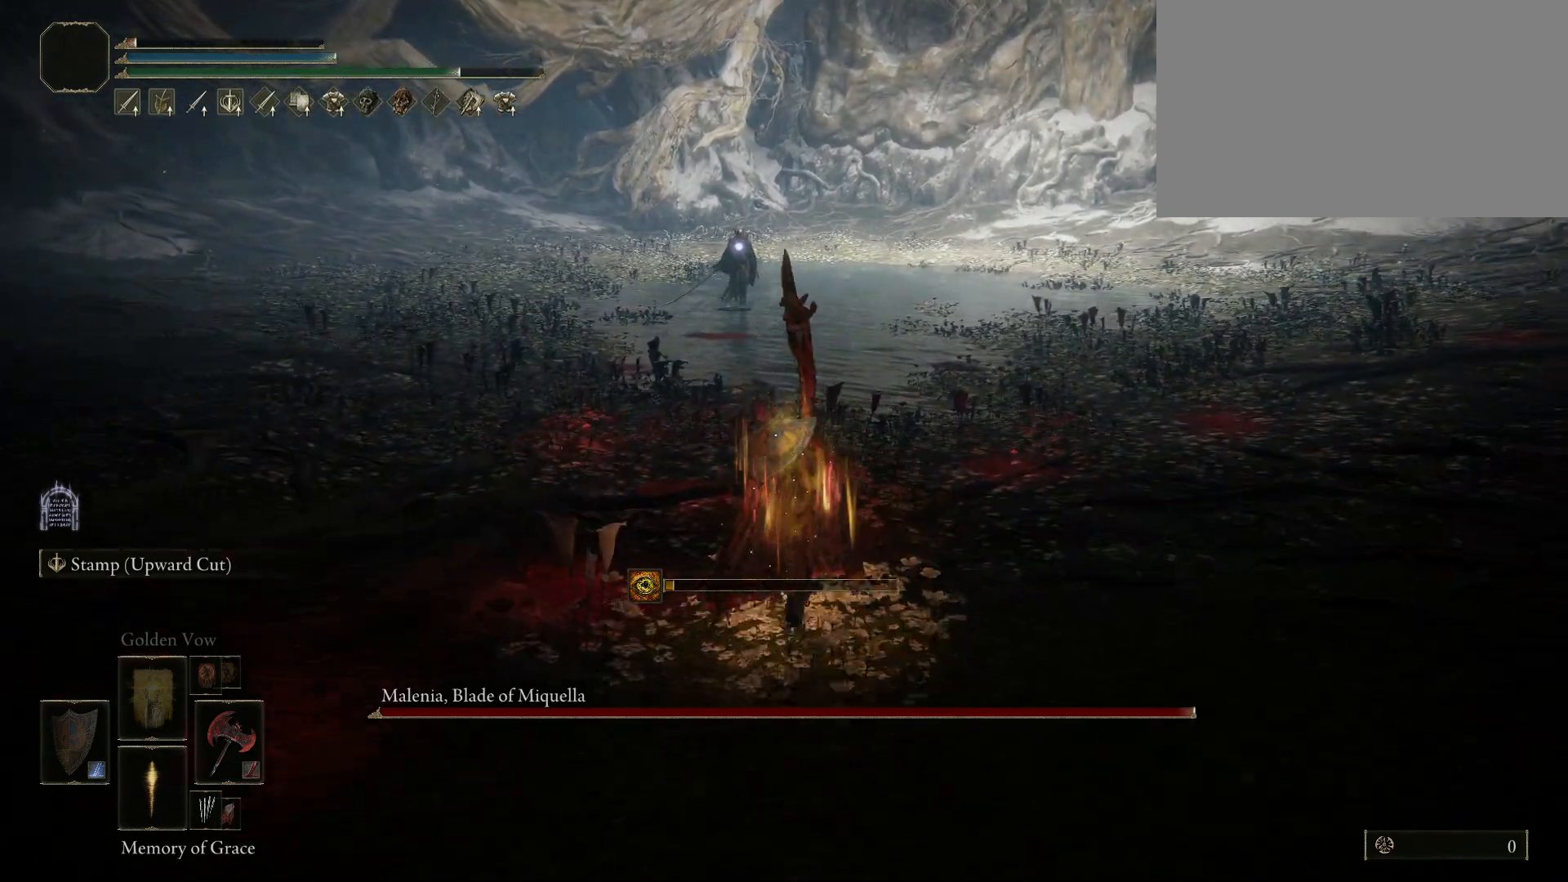
{"keys": ["space", "w"], "mouse": [], "events": []}
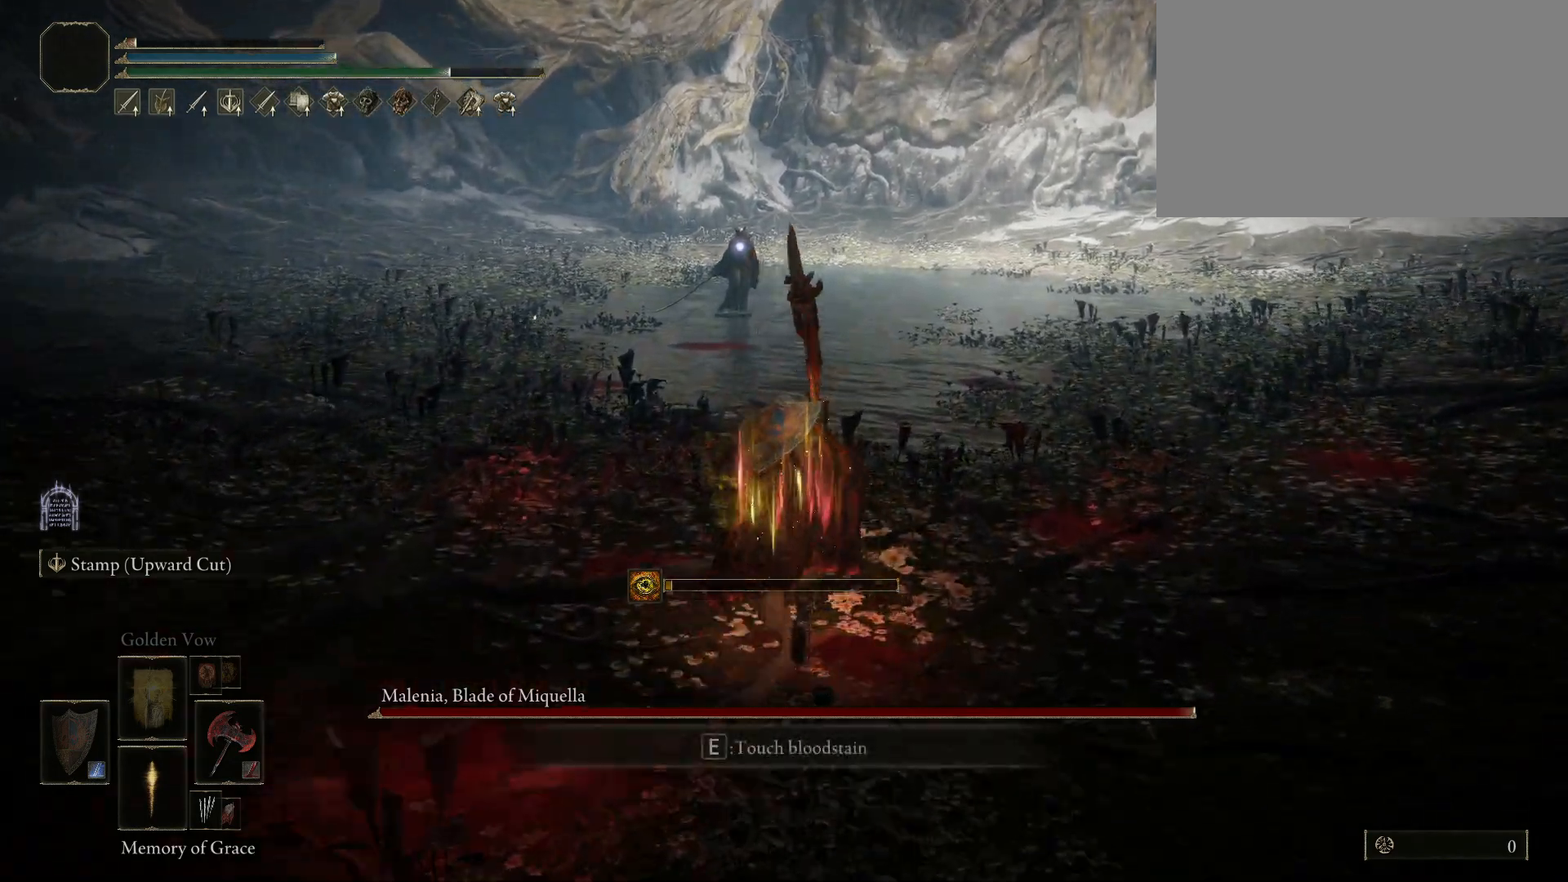
{"keys": ["space", "w"], "mouse": [], "events": []}
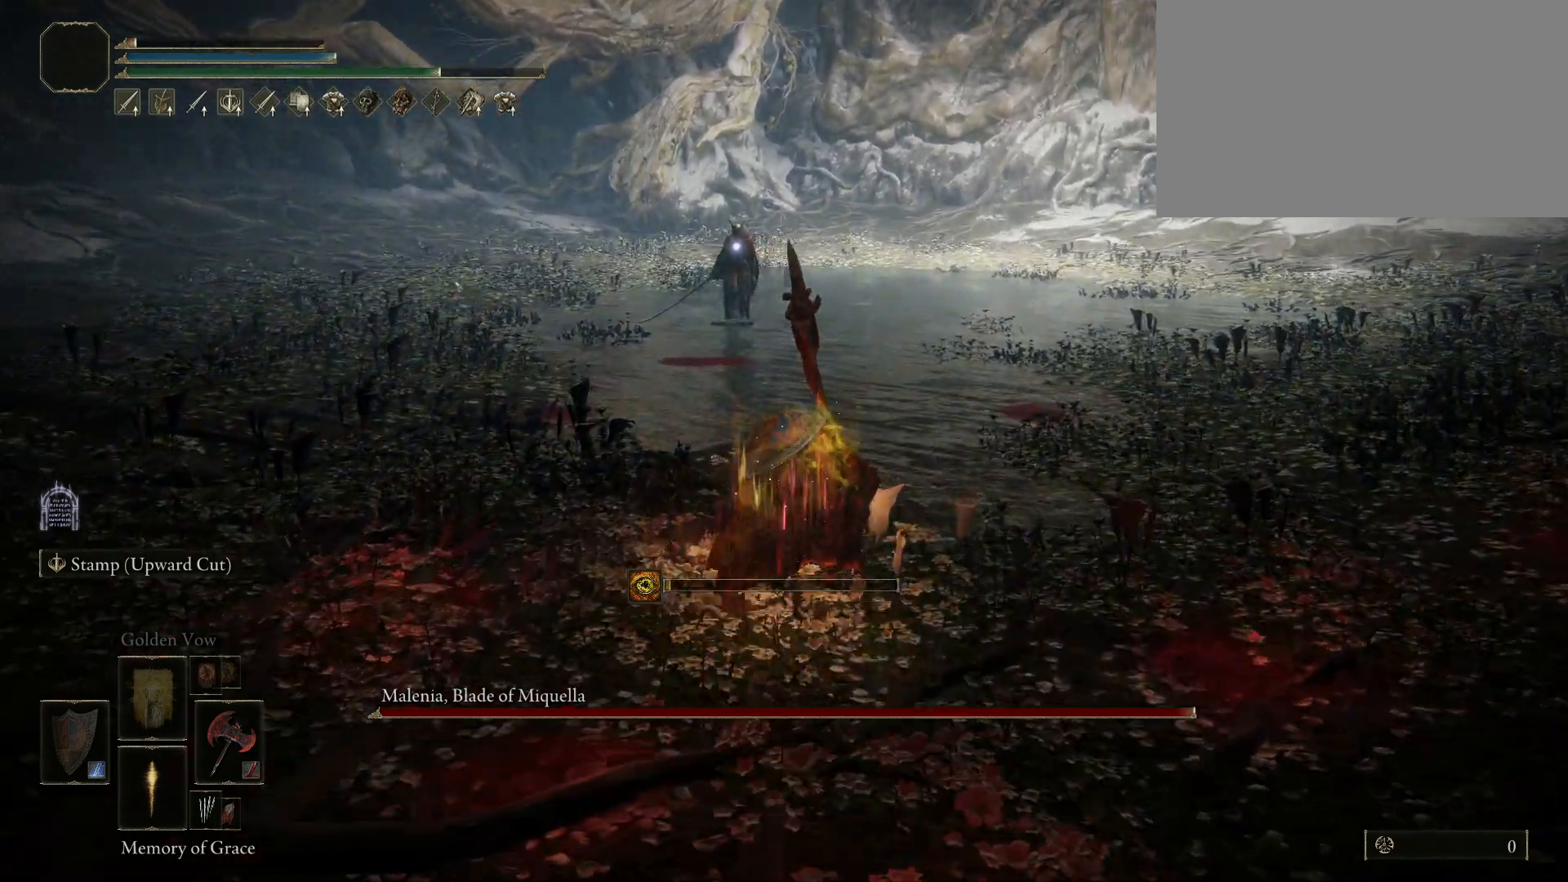
{"keys": ["w"], "mouse": [], "events": [[33, "space", "up"]]}
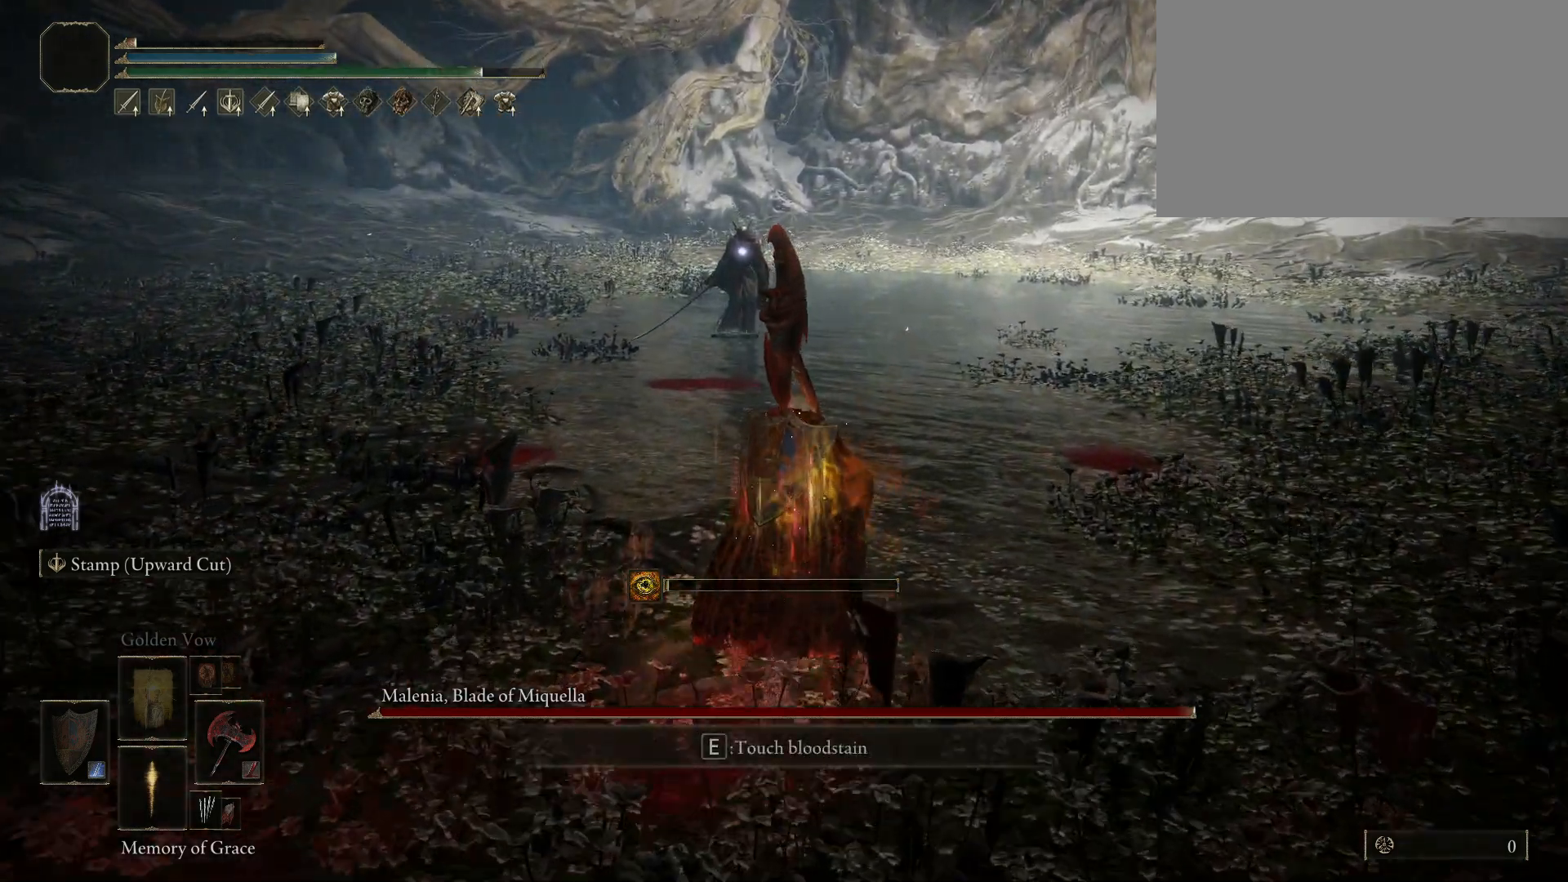
{"keys": ["w"], "mouse": [], "events": []}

PROBLEM TO SOLVE » Set the pictures aside and reproduce the data above exactly.

WRITTEN SOLUTION »
{"keys": ["space", "w"], "mouse": [], "events": []}
{"keys": ["space", "w"], "mouse": [], "events": []}
{"keys": ["w"], "mouse": [], "events": [[33, "space", "up"]]}
{"keys": ["w"], "mouse": [], "events": []}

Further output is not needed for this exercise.